● ABOUT THIS TASK
Please copy out the records from the line with "never wash away" up to and including the line with "Apartment L", word for word and line for line, leaving out the pictures.
__________
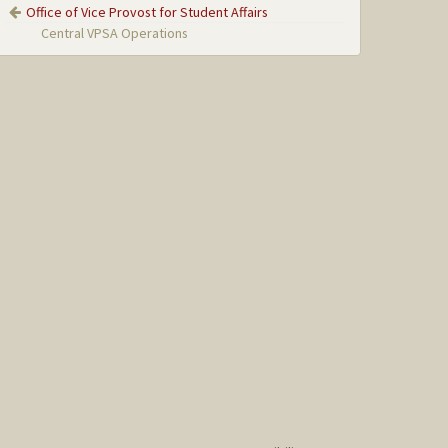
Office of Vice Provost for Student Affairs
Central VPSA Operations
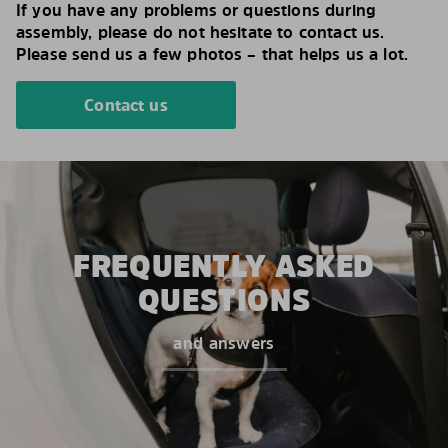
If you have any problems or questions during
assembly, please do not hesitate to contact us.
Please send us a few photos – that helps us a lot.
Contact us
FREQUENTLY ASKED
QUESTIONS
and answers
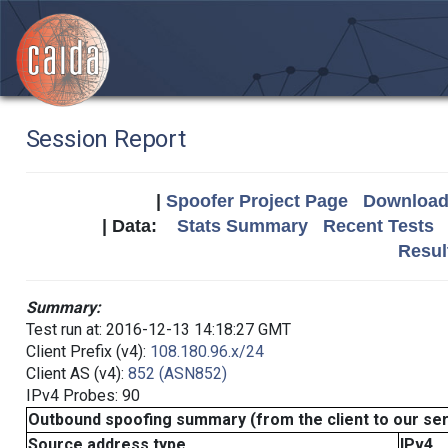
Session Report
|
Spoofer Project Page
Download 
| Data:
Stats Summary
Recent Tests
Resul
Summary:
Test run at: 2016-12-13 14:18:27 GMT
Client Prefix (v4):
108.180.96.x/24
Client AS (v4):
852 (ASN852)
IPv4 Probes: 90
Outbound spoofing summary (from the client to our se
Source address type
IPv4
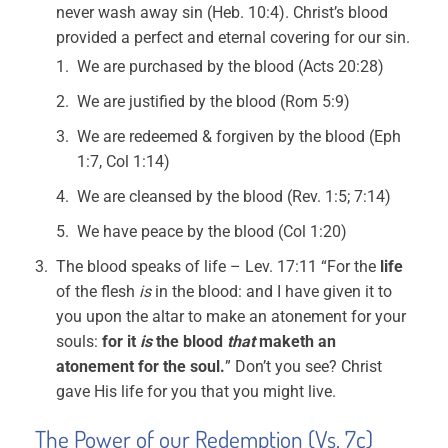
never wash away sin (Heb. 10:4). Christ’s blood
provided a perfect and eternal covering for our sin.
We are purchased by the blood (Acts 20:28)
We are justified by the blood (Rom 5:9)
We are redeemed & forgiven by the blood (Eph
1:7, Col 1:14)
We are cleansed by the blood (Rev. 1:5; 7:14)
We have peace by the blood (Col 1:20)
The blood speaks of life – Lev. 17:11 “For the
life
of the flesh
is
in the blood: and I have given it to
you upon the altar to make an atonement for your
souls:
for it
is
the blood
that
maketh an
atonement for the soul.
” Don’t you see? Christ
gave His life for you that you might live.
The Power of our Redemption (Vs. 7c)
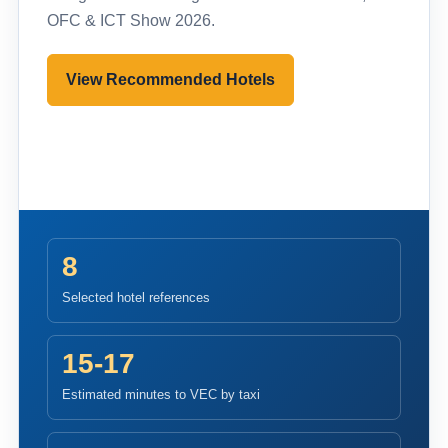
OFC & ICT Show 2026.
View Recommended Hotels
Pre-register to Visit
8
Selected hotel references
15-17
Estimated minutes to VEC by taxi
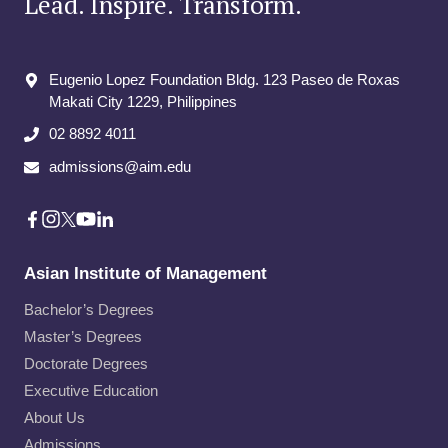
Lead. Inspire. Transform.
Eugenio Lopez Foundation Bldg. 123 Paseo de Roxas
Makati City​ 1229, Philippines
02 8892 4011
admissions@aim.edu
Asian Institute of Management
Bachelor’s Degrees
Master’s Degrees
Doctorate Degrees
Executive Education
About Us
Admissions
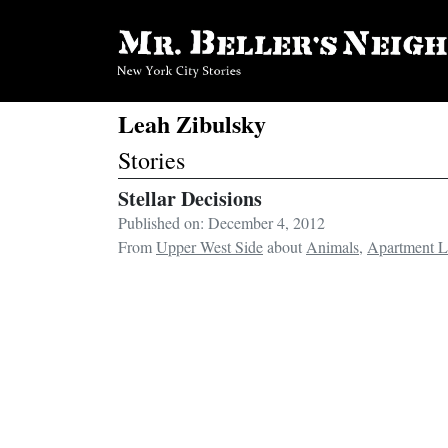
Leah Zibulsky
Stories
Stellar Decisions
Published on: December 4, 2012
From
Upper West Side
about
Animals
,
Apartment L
__________
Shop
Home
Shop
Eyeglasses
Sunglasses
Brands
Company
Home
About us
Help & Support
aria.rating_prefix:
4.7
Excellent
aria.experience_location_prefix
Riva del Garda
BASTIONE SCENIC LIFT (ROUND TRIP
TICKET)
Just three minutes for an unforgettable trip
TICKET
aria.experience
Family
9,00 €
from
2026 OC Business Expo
__________
● TASK ANSWER
never wash away sin (Heb. 10:4). Christ’s blood
provided a perfect and eternal covering for our sin.
We are purchased by the blood (Acts 20:28)
We are justified by the blood (Rom 5:9)
We are redeemed & forgiven by the blood (Eph
1:7, Col 1:14)
We are cleansed by the blood (Rev. 1:5; 7:14)
We have peace by the blood (Col 1:20)
The blood speaks of life – Lev. 17:11 “For the
life
of the flesh
is
in the blood: and I have given it to
you upon the altar to make an atonement for your
souls:
for it
is
the blood
that
maketh an
atonement for the soul.
” Don’t you see? Christ
gave His life for you that you might live.
The Power of our Redemption (Vs. 7c)
OFC & ICT Show 2026.
View Recommended Hotels
Pre-register to Visit
8
Selected hotel references
15-17
Estimated minutes to VEC by taxi
Lead. Inspire. Transform.
Eugenio Lopez Foundation Bldg. 123 Paseo de Roxas
Makati City​ 1229, Philippines
02 8892 4011
admissions@aim.edu
Asian Institute of Management
Bachelor’s Degrees
Master’s Degrees
Doctorate Degrees
Executive Education
About Us
Admissions
Leah Zibulsky
Stories
Stellar Decisions
Published on: December 4, 2012
From
Upper West Side
about
Animals
,
Apartment L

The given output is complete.